Globo Esporte/LD
ImprimirO machismo sempre existiu no meio do futebol. Às vezes velado, às vezes explícito. Conviver com isso é um desafio diário para nós, repórteres que escolhemos ignorar as barreiras impostas por esse ambiente. Chegar até a cobertura da Copa do Mundo talvez tenha sido o maior salto sobre essa barreira.
Após 12 dias de Rússia, porém, esse sentimento de orgulho se mistura com sensações ressentidas. Impotência, exposição, constrangimento. Encarar o chamado ''front'' na Copa do Mundo – que é a linha de frente da cobertura de treinos, jogos e coletivas – nos apresenta a certeza de que ainda há um enorme entrave para nós.
Somos duas mulheres jovens. Exercemos funções onde, nesta Copa do Mundo, estão amplamente dominadas - quase em totalidade - por homens. Em uma cobertura tão importante, onde os números de credenciais são restringidos por emissoras de todo o mundo, fica o sentimento de que, quando há limitação de pessoas, há perda de espaço para as mulheres.
Carregamos câmeras pesadas, tripés, laptops. Sentamos no chão, na rua, para enviar nossos materiais. Encaramos zonas mistas espremidas entre dezenas de homens - algumas vezes desrespeitosos e brutos (nesta Copa, um empurrão fez com que o gravador de uma de nós fosse isolado). Ouvimos gracinhas (algumas sequer entendemos) desconfortáveis de torcedores. Apesar de representadas em diversas funções na cobertura, inclusive de chefia, do Grupo Globo, o front ainda tem poucas de nós. Destaque também para nossas colegas produtoras Mariane Granado e Laura Fonseca, também na ruas e estádios da Rússia.
Por que a Copa de 2018 tem sido pior?
A Rússia é um país que ainda tem alguns preconceitos entranhados (leia-se uma lei que proíbe propaganda gay). O machismo muitas vezes fica mais evidente culturalmente do que no Brasil (onde a questão também é delicada). Para piorar, chama atenção de forma negativa a pouca representatividade vinda de todos os países.
Talvez essa pouca presença nos estádios do Mundial seja fator determinante para os olhares que tem nos causado imenso constrangimento nestes primeiros 12 dias de Rússia. É como se fôssemos um corpo estranho nas salas de imprensa, de coletiva, zonas mistas. Nosso reflexo quase espontâneo de olhar para o chão diante desses olhares diz muito. Olhar para baixo para não chamar ainda mais atenção. Uma loucura, né?
A abordagem nas ruas é um capítulo à parte e de imenso desconforto. Já estamos acostumadas/preparadas para situações desagradáveis com torcedores nos estádios que frequentamos no nosso dia a dia. Mas essa Copa do Mundo tem sido de longe o ambiente mais hostil.

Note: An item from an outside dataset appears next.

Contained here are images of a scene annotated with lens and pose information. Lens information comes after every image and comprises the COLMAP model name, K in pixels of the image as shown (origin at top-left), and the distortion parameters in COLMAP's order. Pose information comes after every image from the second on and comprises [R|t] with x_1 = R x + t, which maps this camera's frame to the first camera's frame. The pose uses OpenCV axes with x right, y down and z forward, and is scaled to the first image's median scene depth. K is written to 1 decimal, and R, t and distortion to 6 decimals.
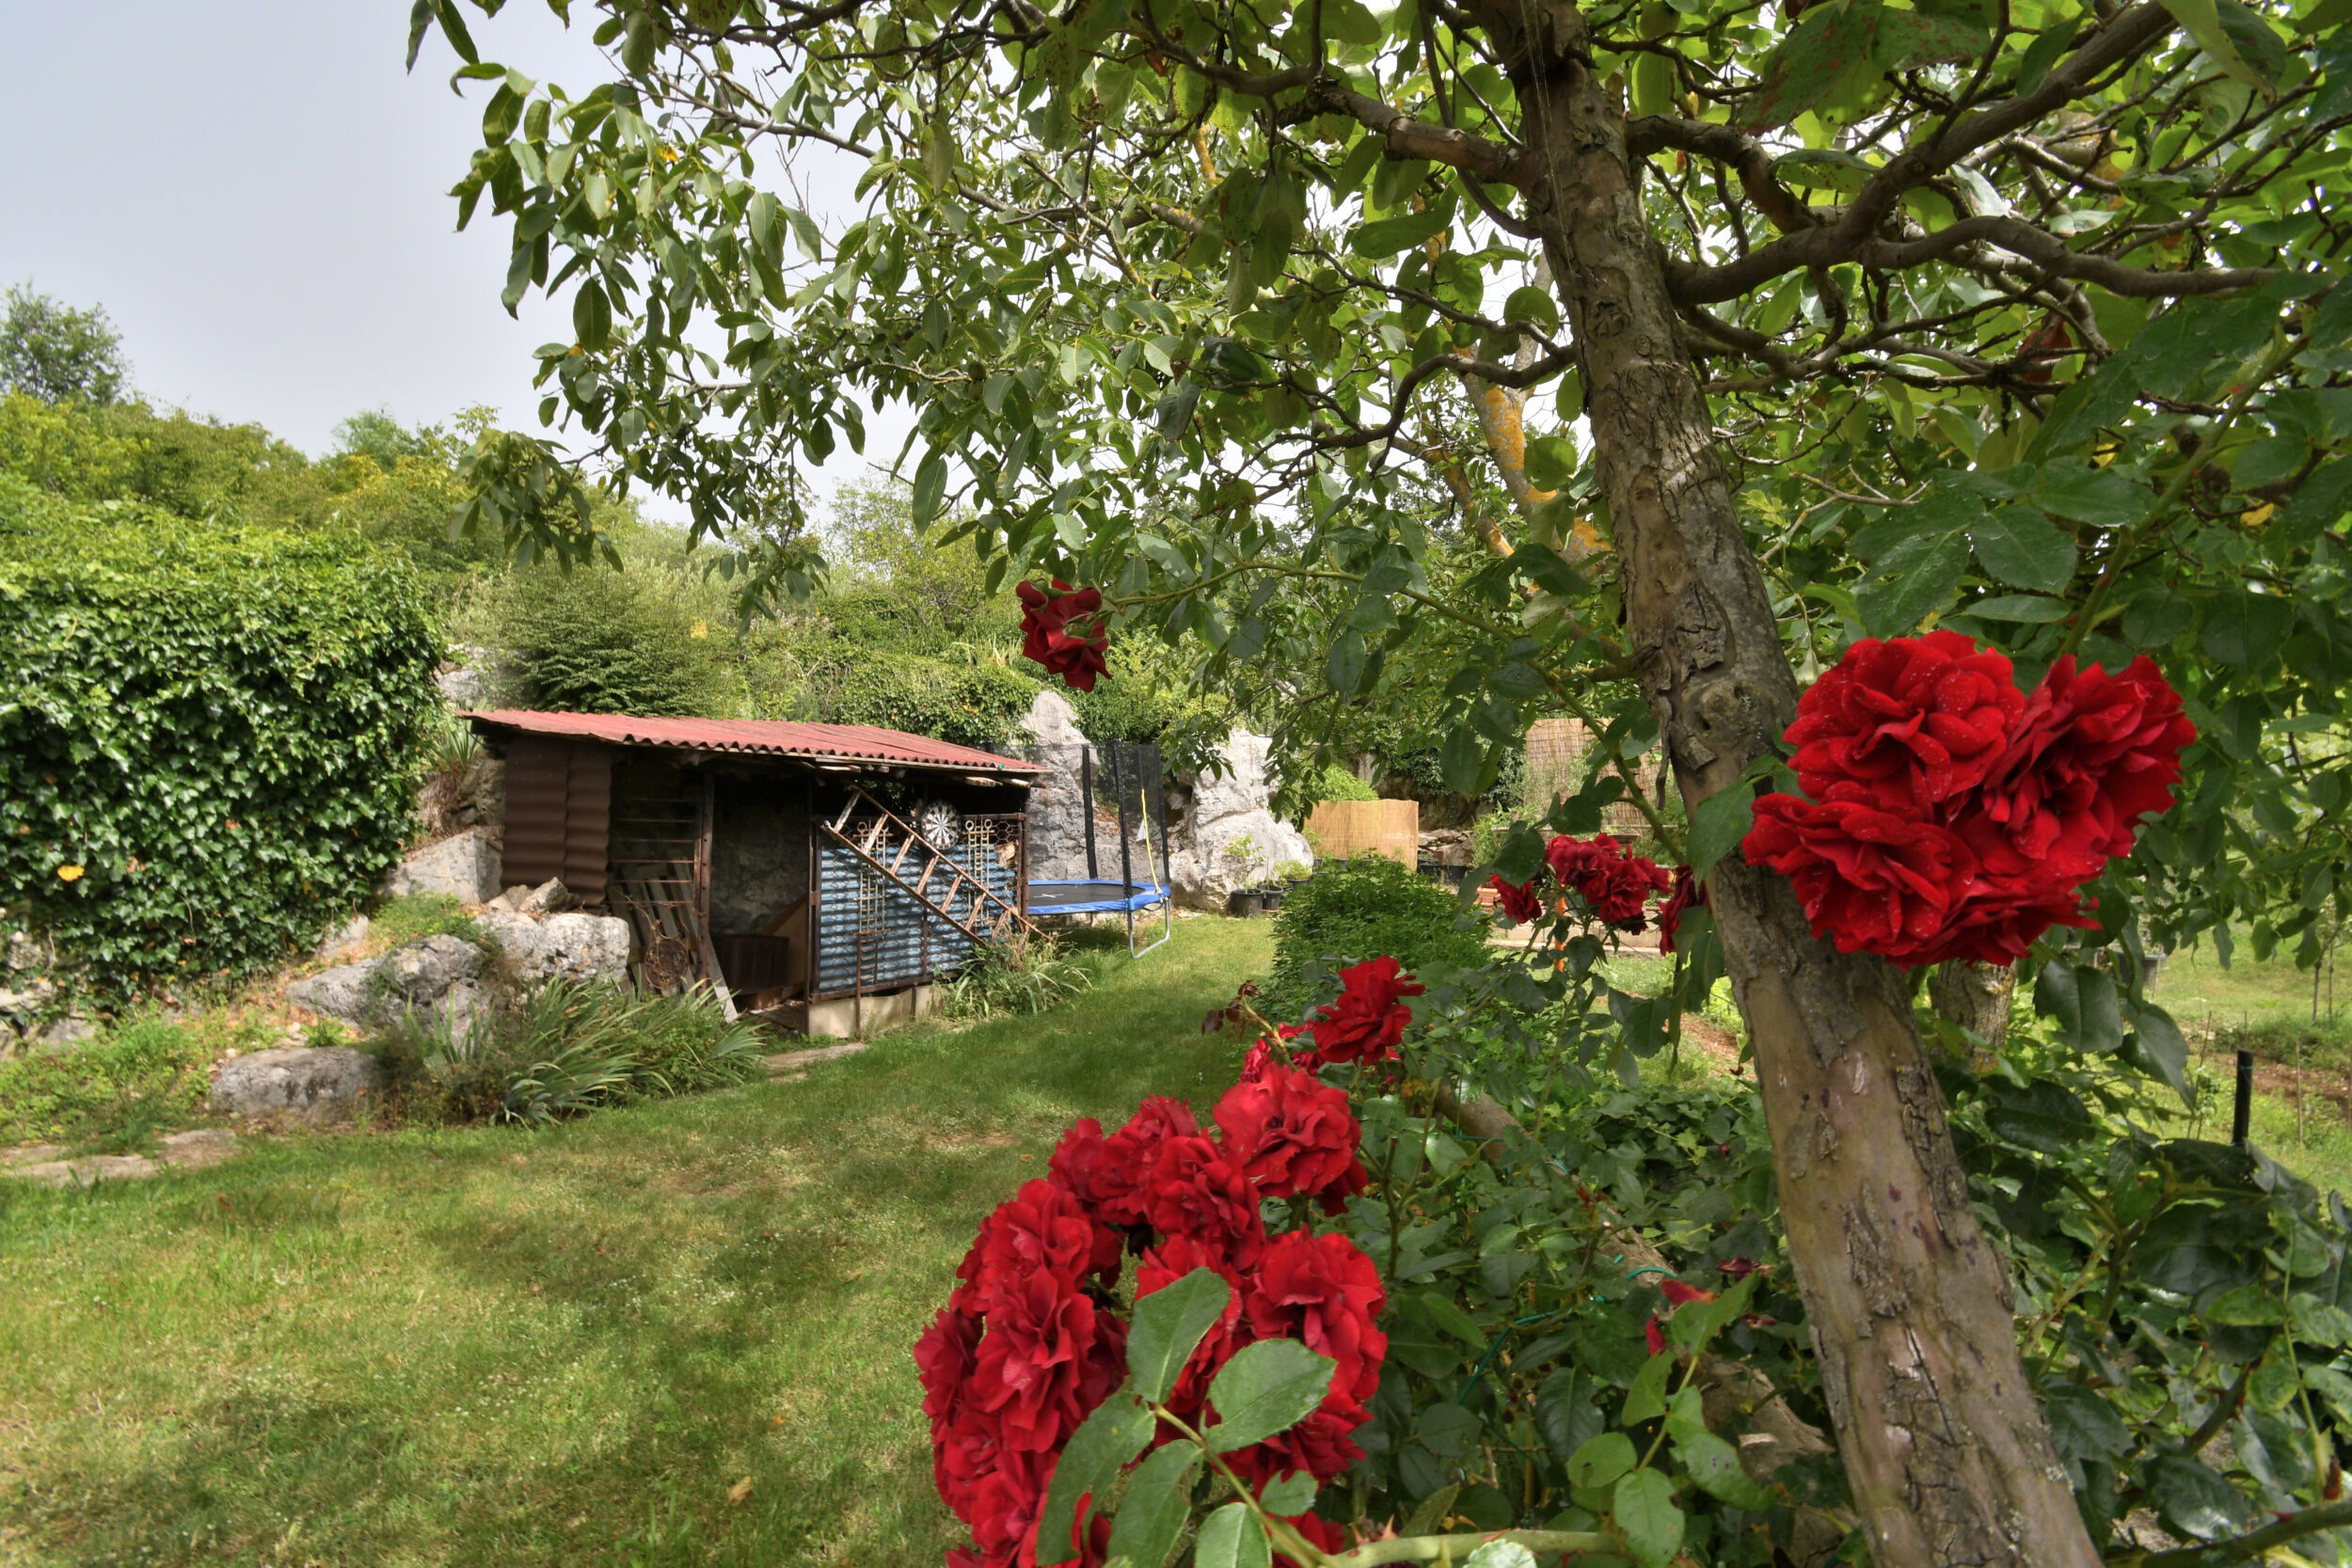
lens RADIAL K [[1034.7, 0, 1176.0], [0, 1034.7, 784.0], [0, 0, 1]] dist [0.023999, -0.024514]
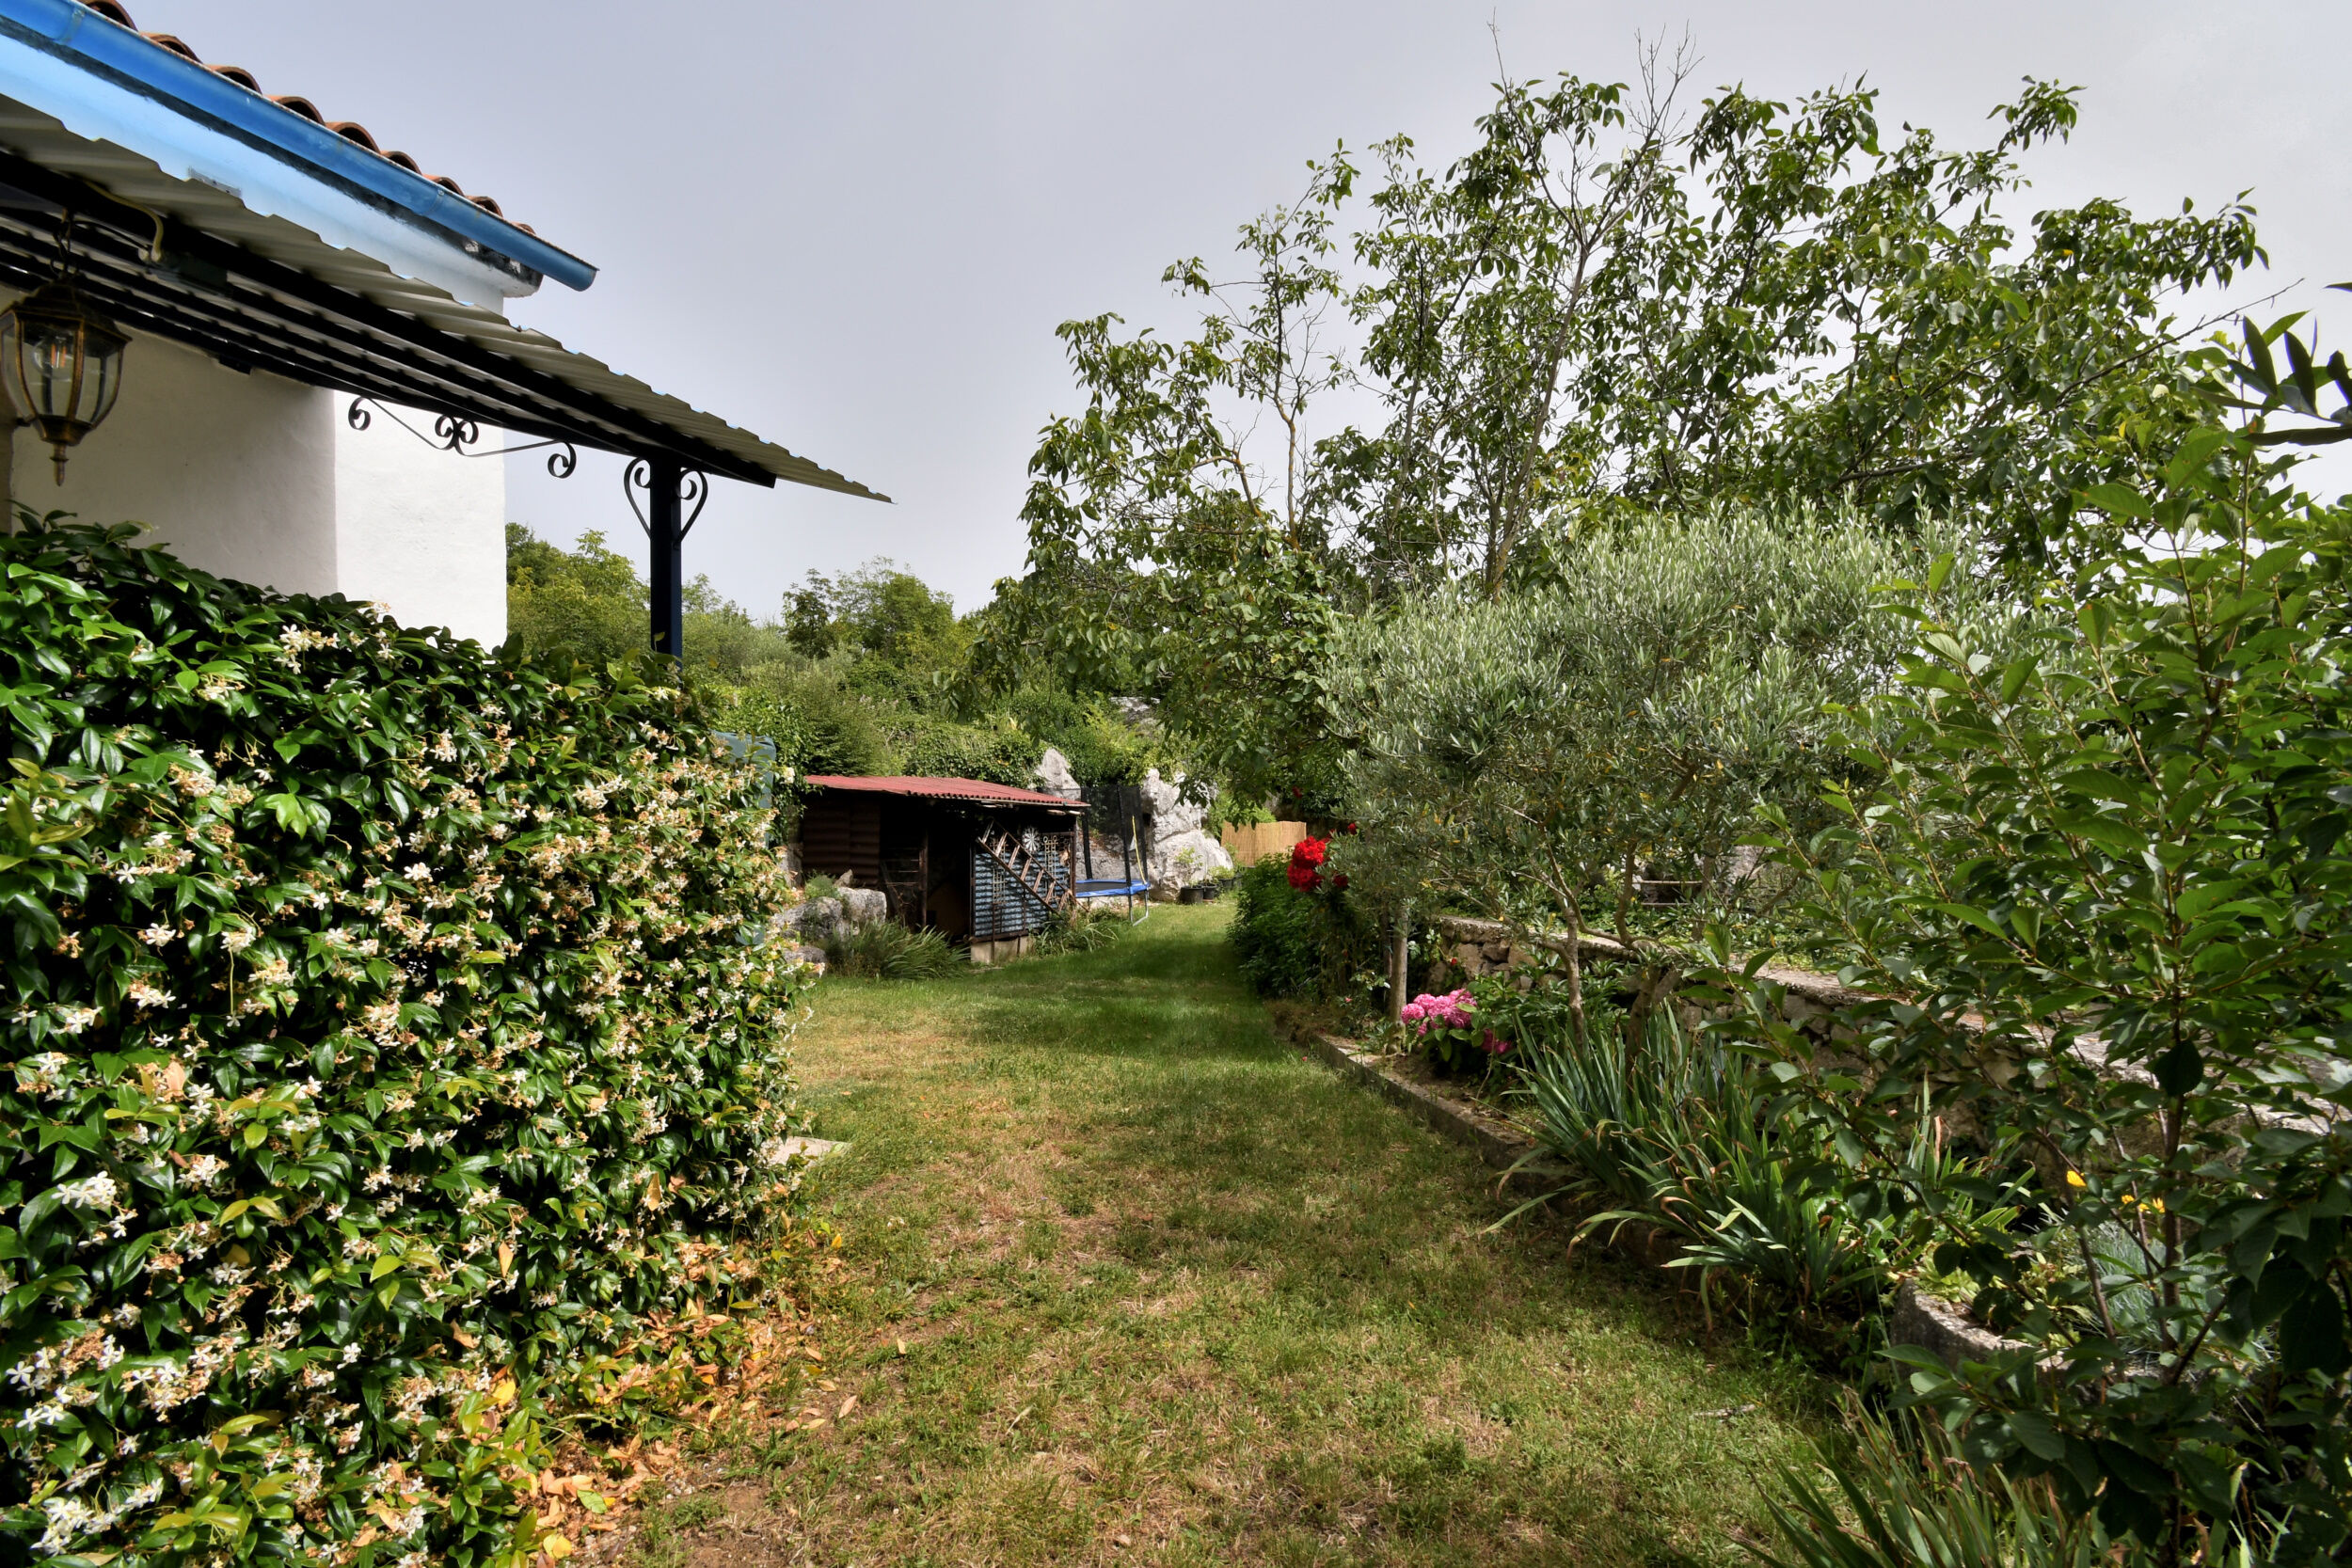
lens RADIAL K [[1022.0, 0, 1176.0], [0, 1022.0, 784.0], [0, 0, 1]] dist [0.028363, -0.022579]
pose [[0.993057, -0.015170, 0.116649, -0.125454], [0.018490, 0.999453, -0.027432, 0.000280], [-0.116169, 0.029398, 0.992794, -0.433235]]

Não é ''vale tudo'' na Copa
Um clima de ''vale tudo na Copa'' está na cabeça de muitos (não todos, claro) grupos de estrangeiros que viajaram até a Rússia. E as brincadeirinhas quase nunca tem graça. Uma das repórteres que escreve esse texto foi beijada por um torcedor uruguaio enquanto aguardava uma entrada ao vivo na porta do estádio. Os outros ficaram rindo. Mas, acredite, não teve a menor graça.
Alguns russos também não parecem tão acostumados com essa presença feminina. Ao andar muito sozinha,outra repórter que vos escreve teve que acelerar o passo mais de uma vez ao ser abordada por locais de forma incômoda. Isso mais de uma vez. Entre risadas e dedos apontado para sua credencial, pediu ajuda a um brasileiro que passava para seguir viagem.
Ser uma mulher, sozinha, brasileira, trabalhando, parece ser motivo de graça para muitos aqui. Há dois dias, no metrô, um grupo de cinco homens ficou apontando e rindo para uma de nós, ao ler na credencial que se tratava de uma profissional do Brasil. Se alguém souber o motivo disso ser engraçado, por favor, nos conte.
Mais representatividade, menos musas
O vídeo do grupo de brasileiros assediando a jovem russa no começo desta Copa é desolador. A repercussão, no entanto, foi um respiro. Saber que atualmente vivemos em um contexto onde isso não é mais tolerado, nos alivia.
A Copa do Mundo está apenas começando. Seguimos por aqui com o desejo por mais notícias que nos tragam ânimo e coragem para seguir em frente. Que nossa representatividade seja motivo de orgulho e reflexão - sem o desnecessário cardápio de musas do Mundial, por favor.
Ficamos com a inspiração poderosa das iranianas que quebraram barreiras nas arquibancadas nos últimos dias. Que o ato de liberdade delas nos inspire a nos sentirmos ainda mais livres onde quer que o futebol nos leve.